Historical wealth and natural beauty adorn the province of Tunceli in eastern Turkey, deepening its footprint across Turkey and the world.
Rich with a myriad of flora, the banks of streams and springs running across the Munzur and Pulumur valley national parks enrapture visitors, with piers dotting the Uzunçayır Lake, a favorite spot to stave off the summer heat.
The province's rivers served as host for the World Rafting Championship held in June with the participation of 20 countries. Previous national competitions in rafting, paragliding and water jet and flyboard had also complemented the provinces' waterways.
"This is my first time in Tunceli, we had fun rafting," İlkay Bilgiç, a visitor to the province, told Anadolu Agency. "Tunceli recently caught [national] public attention in Turkey, but it deserves more tourists," Bilgiç said, adding: "Natural beauty and water sports that can be done here should be promoted both at home and abroad."
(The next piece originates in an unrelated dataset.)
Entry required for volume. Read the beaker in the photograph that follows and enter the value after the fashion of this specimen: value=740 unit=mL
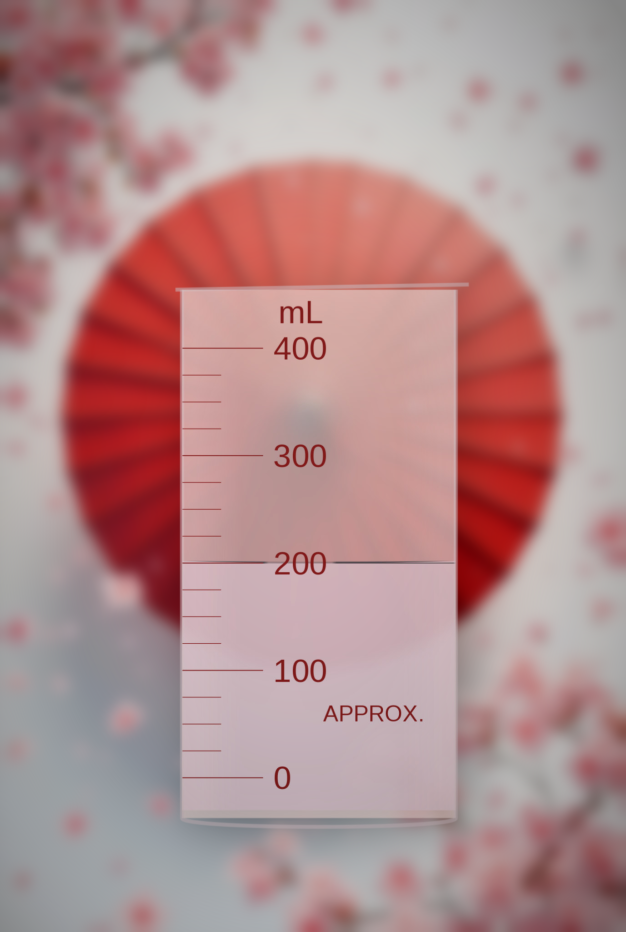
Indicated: value=200 unit=mL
Avşin Evren, another tourist in the city, said she was glad to see the environment clean and unspoiled, adding: "This is a beautiful place with its people and nature, which everyone must come see, taste and experience."
Local tourists visit Tunceli for its nature and activities, said the head of Munzur Adrenaline and Outdoor Sports Club (MADOSK), Nazim Arslan. "The feedback we received from all these tourists was quite positive," Arslan said, adding that the city enjoyed a rapidly increasing potential as compared to the previous years.
Tunceli's antique mosques, castles, churches, bridges and public baths also attract history enthusiasts over a wide region. The 1,200-year-old Ergen Church decorates the city's skyline, as does the 13th-century Elti Hatun Mosque and Çelebi Ali Mosque which dates back to the late 1500s. The majesty of Çemiskezek and Pertek Castles are also worth seeing.